Aim of the task:
When you return the data, keep each character exactly as it appears.

Source data:
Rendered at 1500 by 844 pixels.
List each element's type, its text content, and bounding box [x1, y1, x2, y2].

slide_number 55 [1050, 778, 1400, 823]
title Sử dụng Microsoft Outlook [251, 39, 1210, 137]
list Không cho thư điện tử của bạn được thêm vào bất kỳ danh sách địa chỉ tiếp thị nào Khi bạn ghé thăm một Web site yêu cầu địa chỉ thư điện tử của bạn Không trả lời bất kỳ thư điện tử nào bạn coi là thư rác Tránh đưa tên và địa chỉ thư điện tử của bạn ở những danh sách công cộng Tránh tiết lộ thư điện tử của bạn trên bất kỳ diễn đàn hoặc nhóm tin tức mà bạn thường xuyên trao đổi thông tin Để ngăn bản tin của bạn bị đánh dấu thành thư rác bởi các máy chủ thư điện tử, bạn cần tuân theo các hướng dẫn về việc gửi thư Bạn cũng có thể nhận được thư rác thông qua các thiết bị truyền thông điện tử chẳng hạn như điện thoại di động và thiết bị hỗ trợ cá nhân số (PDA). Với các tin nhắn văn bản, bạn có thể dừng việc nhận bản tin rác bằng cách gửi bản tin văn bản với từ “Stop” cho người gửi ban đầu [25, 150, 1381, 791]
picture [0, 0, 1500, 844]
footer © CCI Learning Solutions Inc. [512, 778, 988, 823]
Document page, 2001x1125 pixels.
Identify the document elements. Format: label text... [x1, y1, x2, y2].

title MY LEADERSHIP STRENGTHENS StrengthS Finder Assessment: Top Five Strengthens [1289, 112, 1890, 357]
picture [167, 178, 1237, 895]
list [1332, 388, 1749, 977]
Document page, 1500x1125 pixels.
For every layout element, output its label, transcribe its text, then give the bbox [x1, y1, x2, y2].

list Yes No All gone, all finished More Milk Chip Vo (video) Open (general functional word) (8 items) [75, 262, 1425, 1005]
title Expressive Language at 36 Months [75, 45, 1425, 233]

Exercise response:
Rendered at 1500 by 844 pixels.
List each element's type, its text content, and bounding box [x1, y1, x2, y2].

slide_number 55 [1050, 778, 1400, 823]
title Sử dụng Microsoft Outlook [251, 39, 1210, 137]
list Không cho thư điện tử của bạn được thêm vào bất kỳ danh sách địa chỉ tiếp thị nào Khi bạn ghé thăm một Web site yêu cầu địa chỉ thư điện tử của bạn Không trả lời bất kỳ thư điện tử nào bạn coi là thư rác Tránh đưa tên và địa chỉ thư điện tử của bạn ở những danh sách công cộng Tránh tiết lộ thư điện tử của bạn trên bất kỳ diễn đàn hoặc nhóm tin tức mà bạn thường xuyên trao đổi thông tin Để ngăn bản tin của bạn bị đánh dấu thành thư rác bởi các máy chủ thư điện tử, bạn cần tuân theo các hướng dẫn về việc gửi thư Bạn cũng có thể nhận được thư rác thông qua các thiết bị truyền thông điện tử chẳng hạn như điện thoại di động và thiết bị hỗ trợ cá nhân số (PDA). Với các tin nhắn văn bản, bạn có thể dừng việc nhận bản tin rác bằng cách gửi bản tin văn bản với từ “Stop” cho người gửi ban đầu [25, 150, 1381, 791]
picture [0, 0, 1500, 844]
footer © CCI Learning Solutions Inc. [512, 778, 988, 823]
Document page, 2001x1125 pixels.
Identify the document elements. Format: label text... [x1, y1, x2, y2].

title MY LEADERSHIP STRENGTHENS StrengthS Finder Assessment: Top Five Strengthens [1289, 112, 1890, 357]
picture [167, 178, 1237, 895]
list [1332, 388, 1749, 977]
Document page, 1500x1125 pixels.
For every layout element, output its label, transcribe its text, then give the bbox [x1, y1, x2, y2].

list Yes No All gone, all finished More Milk Chip Vo (video) Open (general functional word) (8 items) [75, 262, 1425, 1005]
title Expressive Language at 36 Months [75, 45, 1425, 233]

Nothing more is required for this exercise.